São Paulo 20 de março de 2012…
Pensei
conheço-a tão bem
vivemos juntos há tanto tempo
conheçoa sua cabeça de pássaro
os seus braços brancos
e o seu ventre (…)Zbigniew Herbert
Em sua última carta falou-me do outono e dos tons cinzas da cidade que “veste” seus olhos. Sabe? Custa-me a imaginar qualquer cidade dos Estados Unidos. Não sei se sei o motivo disso. Estive em New York e amei certas ruas, certos lugares. Me senti parte de algo e de nada ao mesmo tempo. Me perdi. Fui outra (pra variar) – não fui coisa alguma…
E mesmo assim, confesso: me custa muito imaginar esse existir mais ao norte. Talvez se eu usasse outro adjetivo, uma vez que para mim “norte” é uma palavra que me leva para dentro. Que me devolve a mim mesma. Que me faz pele. Sombra. Coisa noturna. Diagrama… Qualquer coisa para dentro.
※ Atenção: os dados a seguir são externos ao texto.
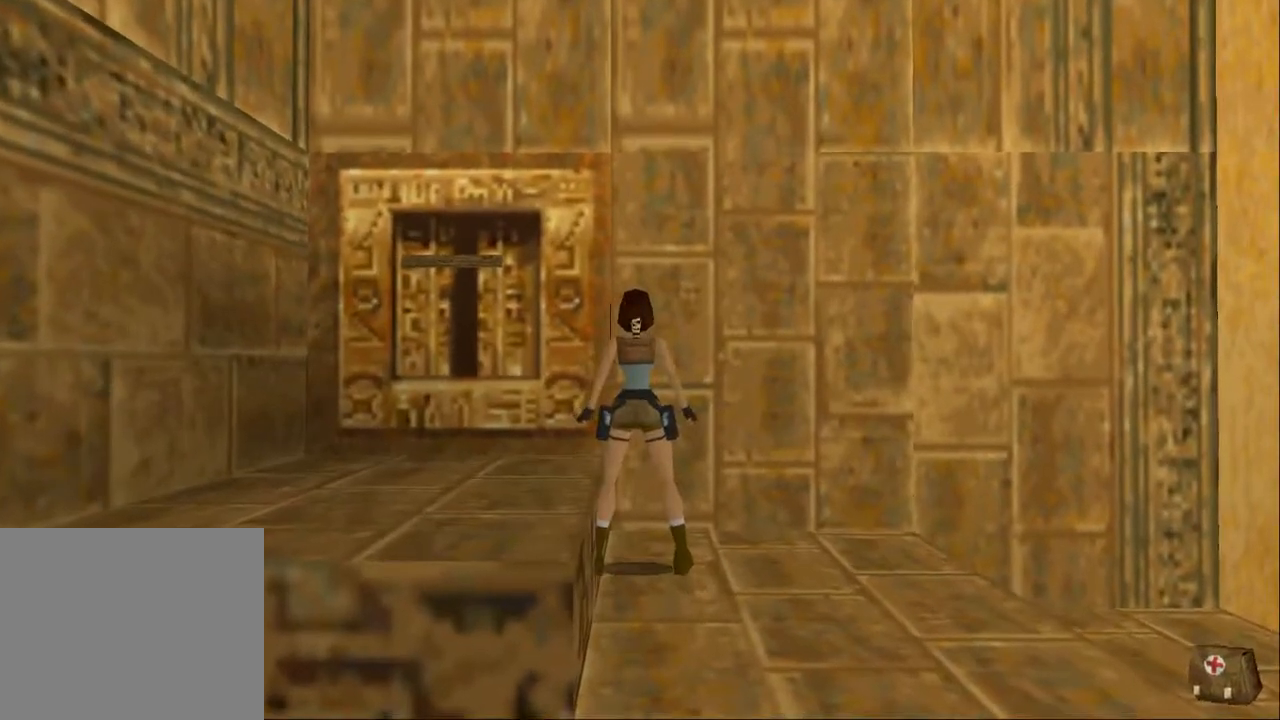
{"buttons": [], "left_stick": "center", "right_stick": "center", "events": []}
Há dias que quero escrever-te.
Mas está cada vez mais raro sentar-me aqui. E quando o faço os olhos vão em outras direções. As missivas ficam sempre para depois (esse que se demora cada vez mais). As vezes, como você, imagino missivas inteiras e as desenho em minha mente. Fico vendo as palavras. Percebendo as cores. Degustando as formas. Amadurecendo diálogos inteiros e acabo percebendo o olhar do outro (no caso o seu) por cima de minhas superfícies como se estivesse aqui dentro, junto a mim – como na cena daquele filme revisto milhares de vezes (A casa do lago) onde a escrita se transforma numa conversa natural com ausências de coisas comuns: tempo, espaço…
Então cá estamos nós duas a dialogar.
Você falando da avenida que percorre – onde se lembra de mim, ali na manhã, rumo aos seus caminhos. Com o cinza comum de sua cidade. As nuvens sempre cinza que não anunciam tempestades e nos pássaros voando baixo. Confesso. Passei um bom punhado de minutos observando esse desenho seu. Percebendo seus movimentos (inteiros – pela metade – recém iniciados – inacabados). Fui juntando tudo aqui em mim. Sua figura “misteriosa” – suas palavras perfeitas. Uma realidade que me acaricia porque não é minha e fiquei aqui com os versos de um poeta recém chegado.
Tempo da infância, cinza de borralho
tempo esfumado sobre vila e rio
e tumba e cal e coisas que eu não valho
cobre isso tudo em que me denuncio(…) Jorge de Lima
Fiquei aqui um bom tempo. Perdida. Ausente dos dias, apenas ouvindo o canto rouco do carrilhão do tempo ausente – de menina. Assustada. Escondida em baixo das cobertas. A salvo? Não sei, mas era o que eu pensava. E então percebo que o verão acabou e o outono chegou bem junto da minha janela. É tarde. É noite… E já não sei quando tudo isso aconteceu. Não sei qual foi a última vez em que me deixei ser palavras numa folha. Não sei quando foi que eu me perdi do papel… Foi tudo tão rápido.
E agora só penso em fazer uma prece e dizer-te que depois de passar esse par de horas inteiras contigo, só consigo respirar fundo e perceber-me de volta a cadeira, a mesa e a essa janela… É outono minha cara (para mim) e agora só falta me dizer quais são as cores da sua primavera porque imaginar não posso. Estou presa nesse tempo de poucas cores, embora lá fora exista árvores com suas cores (vermelho, amarelo, azul) mas é que São Paulo não sabe desenhar as estações muito bem. Acaba sempre misturando uma as outras…
Meu abraço a você nesse outono de faz de conta.